One of the most fun and interesting things I get to do during this winter break at the Dairy is to get caught up on some of the meat processing and charcuterie work I had to postpone.  We were  way too busy when we harvested the pigs and steer last fall for me to get much more done with them than cut up the steaks, and chops, make some stock, render some lard and get the rest frozen in bulk.  Now that I have a reduced work load for a few weeks I will finally be grinding the hamburger, making sausages, smoking hams, and pork bellies for bacon.
Earlier this week I pulled all the bellies, jowls, capos (top necks), shanks and a few pork chops from the freezer and set them to thaw gently in the refrigerator for several days. I prefer to work with the meat when it's fresh but have not noticed any definitive difference in the final product, either way.  This may be because I usually end up freezing most of the final products after curing and smoking anyway.
Once thawed I separated all the pieces by type of smoking, ending up with 45 lbs of jowls, bellies and chops for cold smoking and about 15 lbs of capos and shanks for hot smoking.  With this information I could figure out how much of each type of curing mix I needed to make and how long the pieces should cure.
Making the cures is easy and I'll be posting the recipes use soon.  Careful measuring/weighing of ingredients is important, especially for the curing salt required.
 I made the cold-smoke bacon cure first and slathered the bellies, jowls and chops well with the mix.  They all got packed into a large Rubbermaid storage container and set in a 38 degree F refrigerator where they will stay for about a week, getting turned and re-coated every few days.
The cold-smoking meats in their smear
The ham brine is a much more liquid mix.  Once it was made I injected as much of the brine as possible into each piece of capo meat and shank, then submerged them in the remaining brine and refrigerated.  They too will be agitated every few days for about a week.
Injecting the cure into the meat

To be continued...

Friday, January 21, 2011

Personal Cheese Update - 2011 Brie #1


The three Bries I made just before Christmas were scheduled to be ready to try today and since Kathryn just returned this morning from a week-long trip across the country visiting family and friends, I thought it would make a nice lunch with some fresh bread.

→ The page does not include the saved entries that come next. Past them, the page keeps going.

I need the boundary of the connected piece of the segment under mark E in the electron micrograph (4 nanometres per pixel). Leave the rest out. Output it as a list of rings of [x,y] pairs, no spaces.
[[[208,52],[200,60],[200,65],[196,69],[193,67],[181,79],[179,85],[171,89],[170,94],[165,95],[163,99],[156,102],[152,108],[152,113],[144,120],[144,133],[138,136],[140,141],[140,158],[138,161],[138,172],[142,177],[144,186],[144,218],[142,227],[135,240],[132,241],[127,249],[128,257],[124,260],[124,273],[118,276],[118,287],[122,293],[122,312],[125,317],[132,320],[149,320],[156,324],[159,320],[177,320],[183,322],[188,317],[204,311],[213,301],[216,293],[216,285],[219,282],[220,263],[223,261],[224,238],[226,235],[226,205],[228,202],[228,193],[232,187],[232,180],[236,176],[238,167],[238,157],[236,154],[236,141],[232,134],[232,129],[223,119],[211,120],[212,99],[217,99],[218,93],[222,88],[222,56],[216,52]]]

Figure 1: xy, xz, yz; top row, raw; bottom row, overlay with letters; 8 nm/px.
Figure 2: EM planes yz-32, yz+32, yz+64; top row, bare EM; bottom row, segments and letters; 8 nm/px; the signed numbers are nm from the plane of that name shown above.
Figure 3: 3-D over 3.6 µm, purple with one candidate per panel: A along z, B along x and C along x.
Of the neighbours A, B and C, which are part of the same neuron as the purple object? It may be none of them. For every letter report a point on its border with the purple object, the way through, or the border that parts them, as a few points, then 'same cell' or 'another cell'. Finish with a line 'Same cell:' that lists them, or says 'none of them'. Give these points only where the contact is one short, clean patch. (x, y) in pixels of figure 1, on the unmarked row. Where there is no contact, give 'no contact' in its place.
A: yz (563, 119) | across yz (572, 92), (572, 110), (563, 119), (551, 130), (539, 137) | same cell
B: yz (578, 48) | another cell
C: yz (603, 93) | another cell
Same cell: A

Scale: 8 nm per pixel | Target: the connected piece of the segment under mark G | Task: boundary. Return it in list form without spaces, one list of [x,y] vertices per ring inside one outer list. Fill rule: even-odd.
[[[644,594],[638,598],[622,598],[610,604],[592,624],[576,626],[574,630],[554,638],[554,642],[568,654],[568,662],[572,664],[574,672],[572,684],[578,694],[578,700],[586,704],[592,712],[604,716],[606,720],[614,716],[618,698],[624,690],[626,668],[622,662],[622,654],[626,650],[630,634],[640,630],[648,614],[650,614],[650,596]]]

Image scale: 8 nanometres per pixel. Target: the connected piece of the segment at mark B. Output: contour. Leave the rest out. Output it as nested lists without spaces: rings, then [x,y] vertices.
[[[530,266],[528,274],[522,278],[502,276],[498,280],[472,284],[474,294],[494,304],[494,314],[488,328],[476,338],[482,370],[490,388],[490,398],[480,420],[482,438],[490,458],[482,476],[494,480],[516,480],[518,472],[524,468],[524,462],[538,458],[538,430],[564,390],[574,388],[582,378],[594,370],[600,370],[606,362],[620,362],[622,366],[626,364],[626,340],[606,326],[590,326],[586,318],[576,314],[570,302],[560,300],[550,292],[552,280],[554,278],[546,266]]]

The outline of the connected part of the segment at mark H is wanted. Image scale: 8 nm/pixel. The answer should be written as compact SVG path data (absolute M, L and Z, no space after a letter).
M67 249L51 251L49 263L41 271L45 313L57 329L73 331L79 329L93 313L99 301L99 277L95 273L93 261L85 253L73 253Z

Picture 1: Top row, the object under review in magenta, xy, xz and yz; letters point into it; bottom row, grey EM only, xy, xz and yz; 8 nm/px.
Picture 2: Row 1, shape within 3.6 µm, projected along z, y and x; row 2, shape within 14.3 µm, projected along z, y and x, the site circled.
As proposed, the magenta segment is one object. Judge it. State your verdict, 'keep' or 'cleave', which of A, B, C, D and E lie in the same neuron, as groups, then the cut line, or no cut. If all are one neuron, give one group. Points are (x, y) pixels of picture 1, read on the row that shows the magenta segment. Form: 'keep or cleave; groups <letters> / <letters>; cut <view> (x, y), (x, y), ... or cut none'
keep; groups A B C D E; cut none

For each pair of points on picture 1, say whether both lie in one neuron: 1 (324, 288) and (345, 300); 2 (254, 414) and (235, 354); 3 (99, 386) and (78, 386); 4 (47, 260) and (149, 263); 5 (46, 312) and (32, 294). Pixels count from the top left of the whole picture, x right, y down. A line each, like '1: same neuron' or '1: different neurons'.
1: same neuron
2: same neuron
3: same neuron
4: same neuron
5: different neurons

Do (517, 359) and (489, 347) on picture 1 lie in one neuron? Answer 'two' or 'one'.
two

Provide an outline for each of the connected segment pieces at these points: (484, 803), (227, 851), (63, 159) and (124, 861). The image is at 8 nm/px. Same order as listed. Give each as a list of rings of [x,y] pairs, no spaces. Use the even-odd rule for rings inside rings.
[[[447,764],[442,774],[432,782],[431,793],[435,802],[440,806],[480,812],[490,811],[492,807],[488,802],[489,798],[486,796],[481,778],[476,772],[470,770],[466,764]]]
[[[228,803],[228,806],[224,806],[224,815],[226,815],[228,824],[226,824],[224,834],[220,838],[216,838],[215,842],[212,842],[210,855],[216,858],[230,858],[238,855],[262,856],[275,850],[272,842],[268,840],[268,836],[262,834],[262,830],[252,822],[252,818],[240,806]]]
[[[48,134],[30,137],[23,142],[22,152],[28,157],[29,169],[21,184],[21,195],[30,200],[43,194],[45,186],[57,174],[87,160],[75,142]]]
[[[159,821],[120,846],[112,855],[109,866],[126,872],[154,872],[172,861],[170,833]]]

All three cheeses have been ripening in a 50 degree F aging box, wrapped in parchment paper, then aluminum foil, getting turned and flipped about twice a week for the last few weeks They felt like they were all softening so I pulled one out to come to room temperature about an hour before lunch, loosening the wrappings so it could breathe a little.



As I started to cut into the cheese the skin broken slightly and some lovely, white proteolyzed* cheese goo leaked out.  I was surprised upon continuing the cut that the proteolysis had not penetrated further and more evenly.  While definitely ripening throughout, the softest pate was segregated to the outside layer, just under the white mold (penicillium Candidum) skin.  Just to be clear, and as gross as it may sound, proteolysis is a good thing!  We like our Brie soft and gooey and "protein degradation" is how that happens.

Regardless, we each took a wedge and some sliced bolillo bread. The cheese was very good with a rich mushroomy flavor all the way through and while still a little too firm in parts, completely spreadable.

A good experiment.  I think I'll keep the two unopened Bries in their 50 degree F environment for another week while I research possible causes for the uneven ripening. The cut cheese will go to the regular fridge, re-wrapped in parchment and foil.

*Proteolysis is the directed degradation (digestion) of proteins by cellular enzymes called proteases or by intramolecular digestion. In this case the molds acting on the proteins in the cheeses.


1/22/2011: Took some of the Brie, spread it on thick slices of homemade bread, topped it with some sundried tomatoes and slivers o fresh garlic and toasted it in a hot oven for about 10 minutes.  Result... Fantastic!